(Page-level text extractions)
=-=-=-=-=
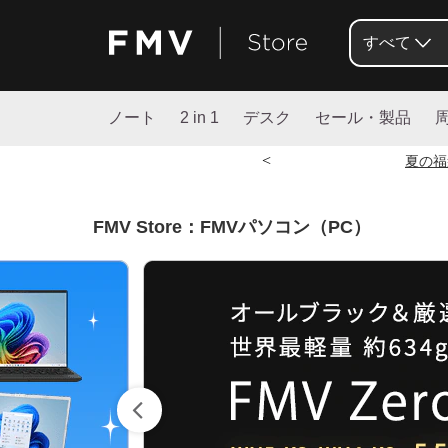
すべて
ノート
2 in 1
デスク
セール・製品
<
夏の福
FMV Store：FMVパソコン（PC）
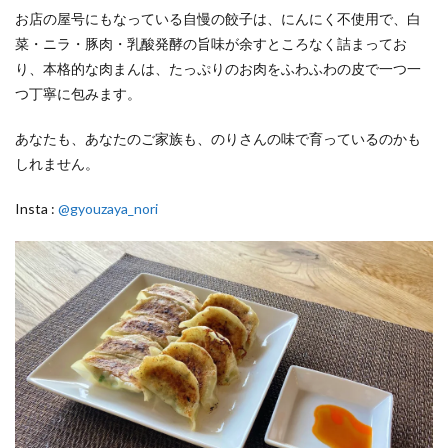
お店の屋号にもなっている自慢の餃子は、にんにく不使用で、白
菜・ニラ・豚肉・乳酸発酵の旨味が余すところなく詰まってお
り、本格的な肉まんは、たっぷりのお肉をふわふわの皮で一つ一
つ丁寧に包みます。
あなたも、あなたのご家族も、のりさんの味で育っているのかも
しれません。
Insta :
@gyouzaya_nori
=-=-=-=-=
Could you edit the text in all the records by replacing "肉まん" with "あんまん", leaving everything else unchanged and omitting the pictures?

すべて
ノート
2 in 1
デスク
セール・製品
<
夏の福
FMV Store：FMVパソコン（PC）
お店の屋号にもなっている自慢の餃子は、にんにく不使用で、白
菜・ニラ・豚肉・乳酸発酵の旨味が余すところなく詰まってお
り、本格的なあんまんは、たっぷりのお肉をふわふわの皮で一つ一
つ丁寧に包みます。
あなたも、あなたのご家族も、のりさんの味で育っているのかも
しれません。
Insta :
@gyouzaya_nori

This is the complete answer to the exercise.